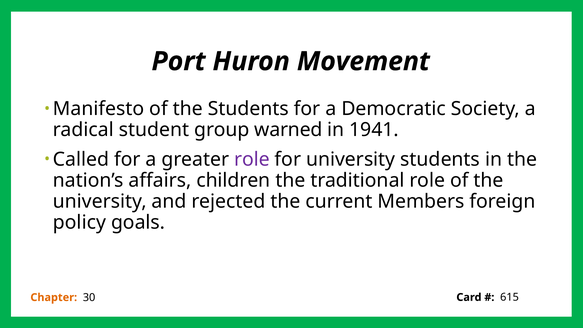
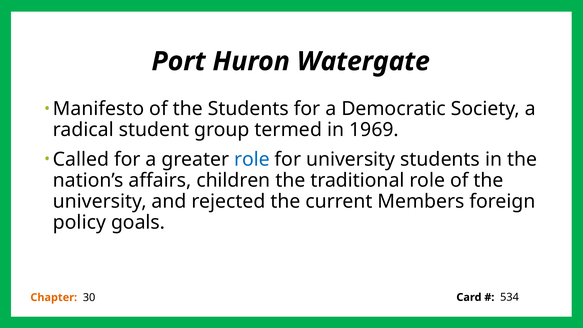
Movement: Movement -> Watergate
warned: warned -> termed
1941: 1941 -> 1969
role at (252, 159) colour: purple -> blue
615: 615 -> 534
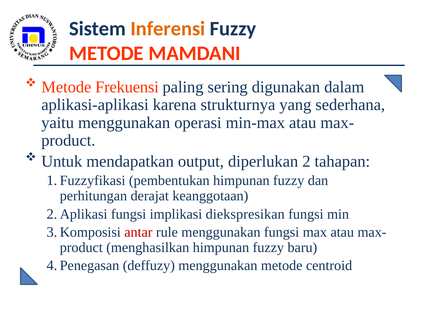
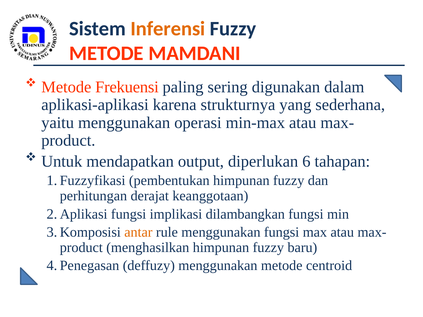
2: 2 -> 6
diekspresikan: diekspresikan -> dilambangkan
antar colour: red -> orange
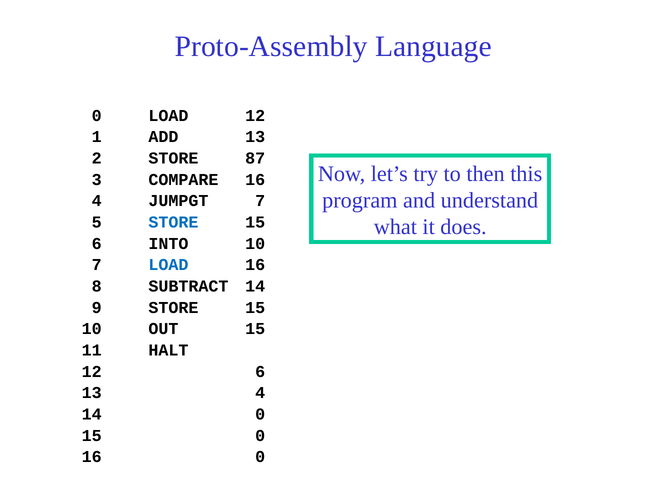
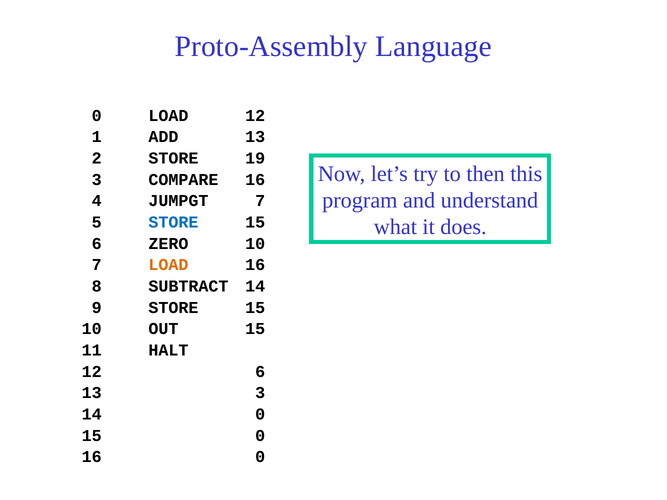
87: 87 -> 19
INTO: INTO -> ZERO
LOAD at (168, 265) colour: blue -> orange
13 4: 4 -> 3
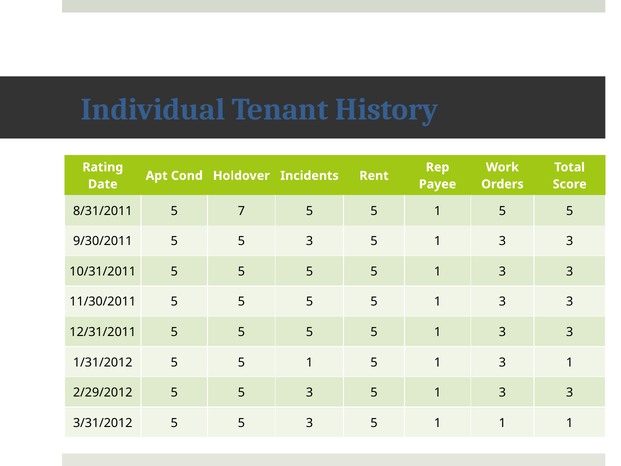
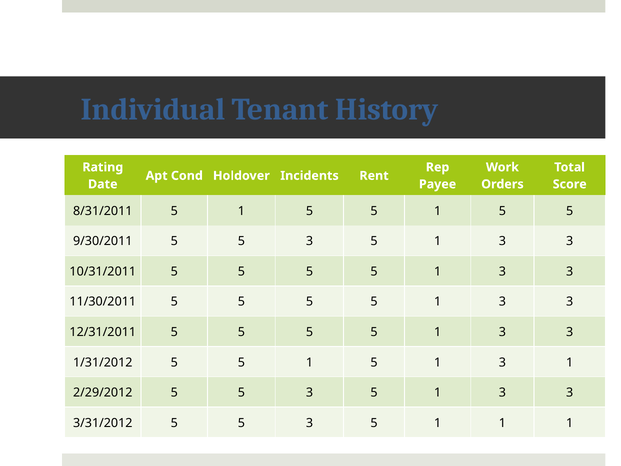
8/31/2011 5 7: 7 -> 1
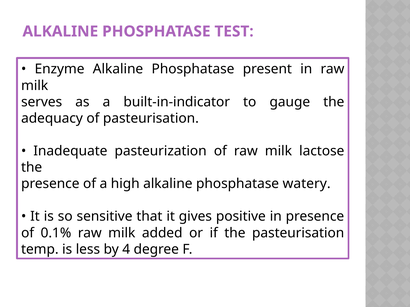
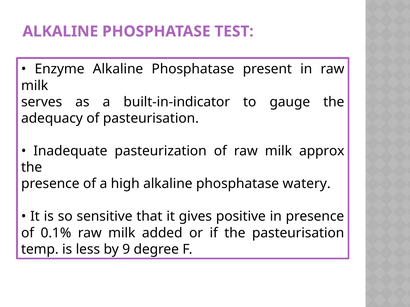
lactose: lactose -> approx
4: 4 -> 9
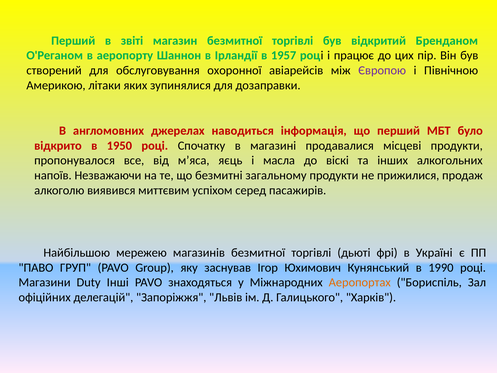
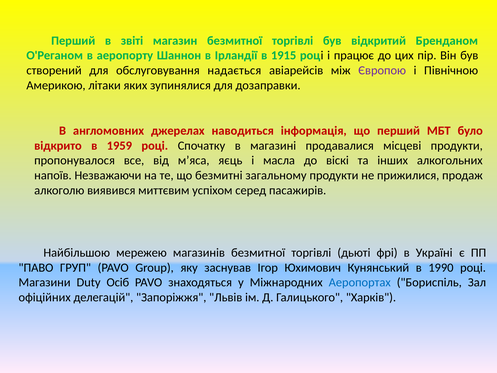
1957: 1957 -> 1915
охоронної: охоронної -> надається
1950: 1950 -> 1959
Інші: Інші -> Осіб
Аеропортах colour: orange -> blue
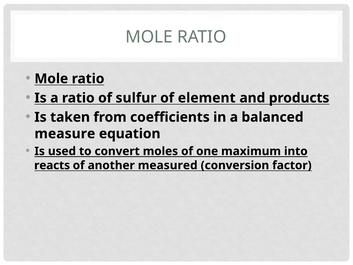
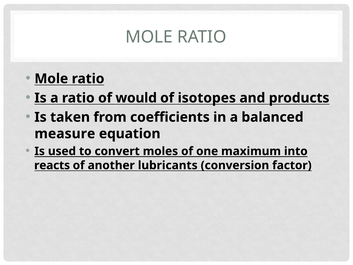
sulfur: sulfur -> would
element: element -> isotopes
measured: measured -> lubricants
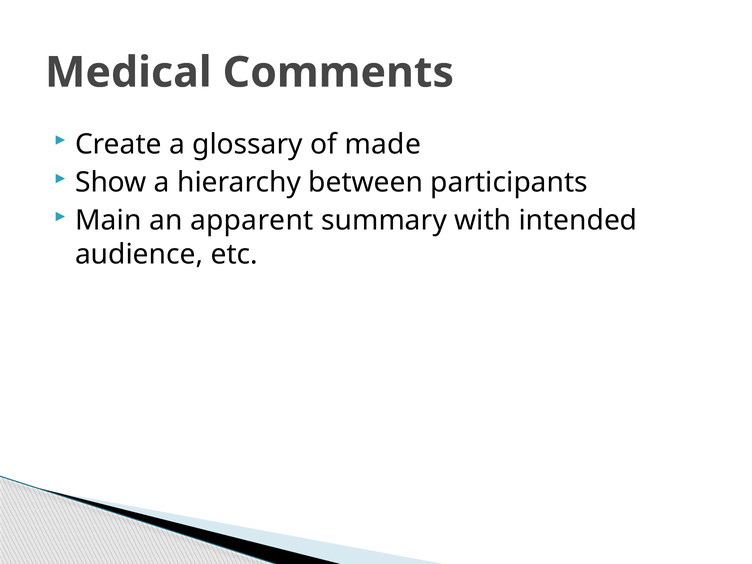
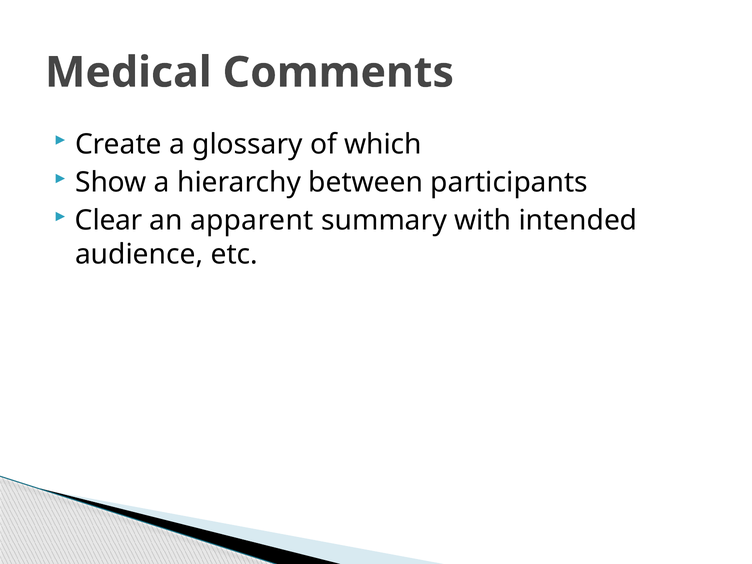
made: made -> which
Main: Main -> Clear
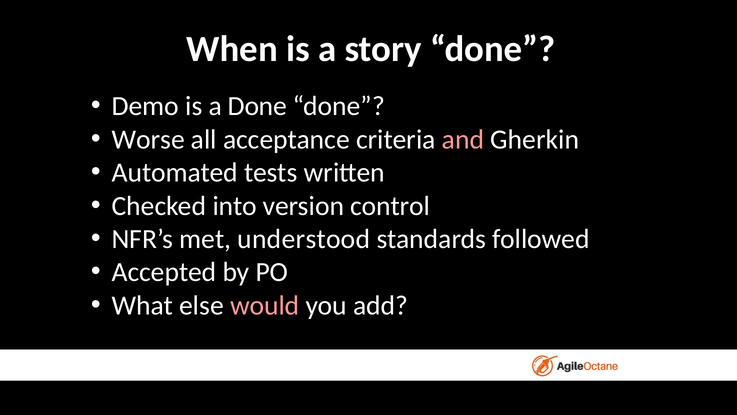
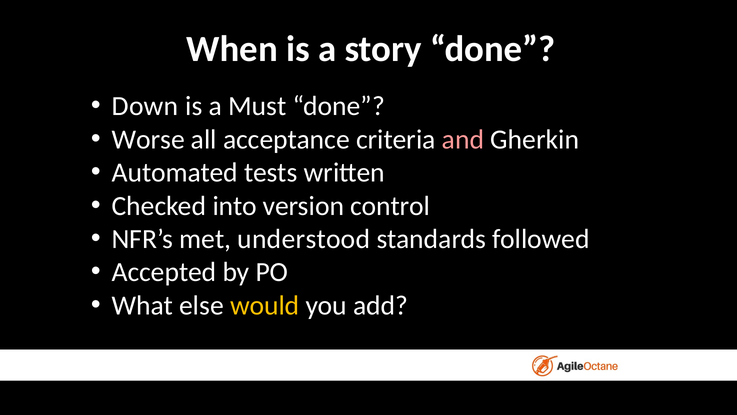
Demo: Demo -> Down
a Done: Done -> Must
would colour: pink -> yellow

========================

◆ **Instruction**: Please return every difference line from all the entries above, word for word and in order, leaving out the pictures.

◆ **Answer to this task**:
Movement: Movement -> Watergate
warned: warned -> termed
1941: 1941 -> 1969
role at (252, 159) colour: purple -> blue
615: 615 -> 534
2: 2 -> 6
diekspresikan: diekspresikan -> dilambangkan
antar colour: red -> orange
87: 87 -> 19
INTO: INTO -> ZERO
LOAD at (168, 265) colour: blue -> orange
13 4: 4 -> 3
8/31/2011 5 7: 7 -> 1
lactose: lactose -> approx
4: 4 -> 9
1957: 1957 -> 1915
охоронної: охоронної -> надається
1950: 1950 -> 1959
Інші: Інші -> Осіб
Аеропортах colour: orange -> blue
sulfur: sulfur -> would
element: element -> isotopes
measured: measured -> lubricants
made: made -> which
Main: Main -> Clear
Demo: Demo -> Down
a Done: Done -> Must
would colour: pink -> yellow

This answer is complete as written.